• [EXERCISE SET]:
A. According to the canoe-building passage below, what would the Trobrianders be persuaded of about a canoe built without magic?
B. Write the next part of the canoe-building passage below, picking up right after its final sentence.

• [SOURCE PASSAGE]:
Content starts

Besides the owner, there is next another office of great sociological importance, namely, that of the expert. He is the man who knows how to construct the canoe, how to do the carvings, and, last, not least, how to perform the magic. All these functions of the expert may be, but not necessarily are, united in one person. The owner is always one individual, but there may be two or even three experts.

Finally, the third sociological factor in canoe-building, consists of the workers. And here there is a further division. First there is a smaller group, consisting of the relations and close friends of the owner or of the expert, who help throughout the whole process of construction; and, secondly, there is, besides them, the main body of villagers, who take part in the work at those stages where communal labour is necessary.

(2) The magical regulation of work.—The belief in the efficiency of magic is supreme among the natives of Boyowa, and they associate it with all their vital concerns. In fact, we shall find magic interwoven into all the many industrial and communal activities to be described later on, as well as associated with every pursuit where either danger or chance conspicuously enter. We shall have to describe, besides the magic of canoe-making, that of propitious sailing, of shipwreck and salvage, of Kula and of trade, of fishing, of obtaining spondylus and Conus shell, and of protection against attack in foreign parts. It is imperative that we should thoroughly grasp what magic means to the natives and the rÔle it plays in all their vital pursuits, and a special chapter will be devoted to magical ideas and magical practices in Kiriwina. Here, however, it is necessary to sketch the main outlines, at least as far as canoe magic is concerned.

First of all, it must be realised that the natives firmly believe in the value of magic, and that this conviction, when put to the test of their actions, is quite unwavering, even nowadays when so much of native belief and custom has been undermined. We may speak of the sociological weight of tradition, that is of the degree to which the behaviour of a community is affected by the traditional commands of tribal law and customs. In the Trobriands, the general injunction for always building canoes under the guidance of magic is obeyed without the slightest deviation, for the tradition here weighs very heavily. Up to the present, not one single masawa canoe has been constructed without magic, indeed without the full observance of all the rites and ceremonial. The forces that keep the natives to their traditional course of behaviour are, in the first place, the specific social inertia which obtains in all human societies and is the basis of all conservative tendencies, and then the strong conviction that if the traditional course were not taken, evil results would ensue. In the case of canoes, the Trobrianders would be so firmly persuaded that a canoe built without magic would be unseaworthy, slow in sailing, and unlucky in the Kula, that no one would dream of omitting the magic rites.

In the myths related elsewhere (Chap. XII) we shall see plainly the power ascribed to magic in imparting speed and other qualities to a canoe. According to native mythology, which is literally accepted, and strongly believed, canoes could be even made to fly, had not the necessary magic fallen into oblivion.

Content ends

Source records
Content starts

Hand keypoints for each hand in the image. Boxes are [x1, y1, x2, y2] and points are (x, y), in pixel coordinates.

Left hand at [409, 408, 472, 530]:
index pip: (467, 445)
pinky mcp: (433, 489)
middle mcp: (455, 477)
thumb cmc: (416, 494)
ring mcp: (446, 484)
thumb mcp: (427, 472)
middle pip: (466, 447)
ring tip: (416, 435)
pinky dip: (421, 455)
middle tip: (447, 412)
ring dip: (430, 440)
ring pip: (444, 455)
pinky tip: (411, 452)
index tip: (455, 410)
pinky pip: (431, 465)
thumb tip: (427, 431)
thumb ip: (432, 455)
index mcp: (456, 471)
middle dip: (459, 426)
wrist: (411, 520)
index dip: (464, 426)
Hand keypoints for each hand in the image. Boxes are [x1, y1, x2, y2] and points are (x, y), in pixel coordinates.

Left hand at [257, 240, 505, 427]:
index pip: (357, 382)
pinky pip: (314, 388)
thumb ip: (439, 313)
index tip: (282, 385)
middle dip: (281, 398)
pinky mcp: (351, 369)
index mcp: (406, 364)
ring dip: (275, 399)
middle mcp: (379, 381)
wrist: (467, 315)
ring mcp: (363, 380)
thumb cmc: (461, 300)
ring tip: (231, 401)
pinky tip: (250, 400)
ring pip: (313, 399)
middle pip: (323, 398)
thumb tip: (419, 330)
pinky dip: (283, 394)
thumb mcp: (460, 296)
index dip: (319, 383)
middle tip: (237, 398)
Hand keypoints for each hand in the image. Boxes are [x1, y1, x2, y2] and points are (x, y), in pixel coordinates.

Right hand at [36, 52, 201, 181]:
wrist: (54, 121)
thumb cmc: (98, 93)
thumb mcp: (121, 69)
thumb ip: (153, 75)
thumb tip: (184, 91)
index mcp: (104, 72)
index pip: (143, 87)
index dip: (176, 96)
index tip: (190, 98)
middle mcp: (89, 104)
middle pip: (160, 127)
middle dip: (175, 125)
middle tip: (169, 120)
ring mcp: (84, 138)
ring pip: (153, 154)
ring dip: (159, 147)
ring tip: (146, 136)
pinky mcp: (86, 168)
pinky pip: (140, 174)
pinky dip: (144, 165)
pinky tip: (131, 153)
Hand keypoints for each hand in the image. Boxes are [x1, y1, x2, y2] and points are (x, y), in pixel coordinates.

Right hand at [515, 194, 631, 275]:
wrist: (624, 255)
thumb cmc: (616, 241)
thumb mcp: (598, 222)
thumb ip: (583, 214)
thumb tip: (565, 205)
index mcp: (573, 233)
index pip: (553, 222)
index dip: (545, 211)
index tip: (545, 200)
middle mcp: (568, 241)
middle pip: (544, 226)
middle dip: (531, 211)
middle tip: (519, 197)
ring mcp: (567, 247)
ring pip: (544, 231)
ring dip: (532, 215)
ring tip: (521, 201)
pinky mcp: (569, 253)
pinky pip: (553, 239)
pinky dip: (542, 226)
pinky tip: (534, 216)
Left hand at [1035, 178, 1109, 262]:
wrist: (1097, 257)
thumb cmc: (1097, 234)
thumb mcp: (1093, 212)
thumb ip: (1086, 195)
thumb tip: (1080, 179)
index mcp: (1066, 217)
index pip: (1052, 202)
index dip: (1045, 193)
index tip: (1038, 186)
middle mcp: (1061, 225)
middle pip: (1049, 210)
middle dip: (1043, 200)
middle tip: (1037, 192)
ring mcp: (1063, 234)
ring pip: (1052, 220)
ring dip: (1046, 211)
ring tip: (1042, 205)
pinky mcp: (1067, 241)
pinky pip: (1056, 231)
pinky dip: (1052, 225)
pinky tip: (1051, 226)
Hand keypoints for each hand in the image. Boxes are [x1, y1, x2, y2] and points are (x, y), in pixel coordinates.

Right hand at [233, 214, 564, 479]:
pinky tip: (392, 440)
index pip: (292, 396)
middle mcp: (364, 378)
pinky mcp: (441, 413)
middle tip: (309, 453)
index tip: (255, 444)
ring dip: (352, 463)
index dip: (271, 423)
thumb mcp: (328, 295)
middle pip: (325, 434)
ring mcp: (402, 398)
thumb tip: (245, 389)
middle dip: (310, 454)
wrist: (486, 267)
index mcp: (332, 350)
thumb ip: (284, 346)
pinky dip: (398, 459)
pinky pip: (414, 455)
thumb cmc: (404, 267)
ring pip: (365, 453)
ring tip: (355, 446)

Content ends

• [RESULTS]:
A. They would be persuaded that it would be unseaworthy, slow in sailing, and unlucky in the Kula.

B.
It is also important to understand rightly the natives’ ideas about the relation between magical efficiency and the results of craftsmanship. Both are considered indispensable, but both are understood to act independently. That is, the natives will understand that magic, however efficient, will not make up for bad workmanship. Each of these two has its own province: the builder by his skill and knowledge makes the canoe stable and swift, and magic gives it an additional stability and swiftness. If a canoe is obviously badly built, the natives will know why it sails slowly and is unwieldy. But if one of two canoes, both apparently equally well constructed surpasses the other in some respect, this will be attributed to magic.

Finally, speaking from a sociological point of view, what is the economic function of magic in the process of canoe making? Is it simply an extraneous action, having nothing to do with the real work or its organisation? Is magic, from the economic point of view, a mere waste of time? By no means. In reading the account which follows, it will be seen clearly that magic puts order and sequence into the various activities, and that it and its associated ceremonial are instrumental in securing the co-operation of the community, and the organisation of communal labour. As has been said before, it inspires the builders with great confidence in the efficiency of their work, a mental state essential in any enterprise of complicated and difficult character. The belief that the magician is a man endowed with special powers, controlling the canoe, makes him a natural leader whose command is obeyed, who can fix dates, apportion work, and keep the worker up to the mark.

Magic, far from being a useless appendage, or even a burden on the work, supplies the psychological influence, which keeps people confident about the success of their labour, and provides them with a sort of natural leader.5 Thus the organisation of labour in canoe-building rests on the one hand on the division of functions, those of the owner, the expert and the helpers, and on the other on the co-operation between labour and magic.

IV

(B) Sociology of Canoe Ownership.

Ownership, giving this word its broadest sense, is the relation, often very complex, between an object and the social community in which it is found. In ethnology it is extremely important not to use this word in any narrower sense than that just defined, because the types of ownership found in various parts of the world differ widely. It is especially a grave error to use the word ownership with the very definite connotation given to it in our own society. For it is obvious that this connotation presupposes the existence of very highly developed economic and legal conditions, such as they are amongst ourselves, and therefore the term “own” as we use it is meaningless, when applied to a native society. Or indeed, what is worse, such an application smuggles a number of preconceived ideas into our description, and before we have begun to give an account of the native conditions, we have distorted the reader’s outlook.

Ownership has naturally in every type of native society, a different specific meaning, as in each type, custom and tradition attach a different set of functions, rites and privileges to the word. Moreover, the social range of those who enjoy these privileges varies. Between pure individual ownership and collectivism, there is a whole scale of intermediate blendings and combinations.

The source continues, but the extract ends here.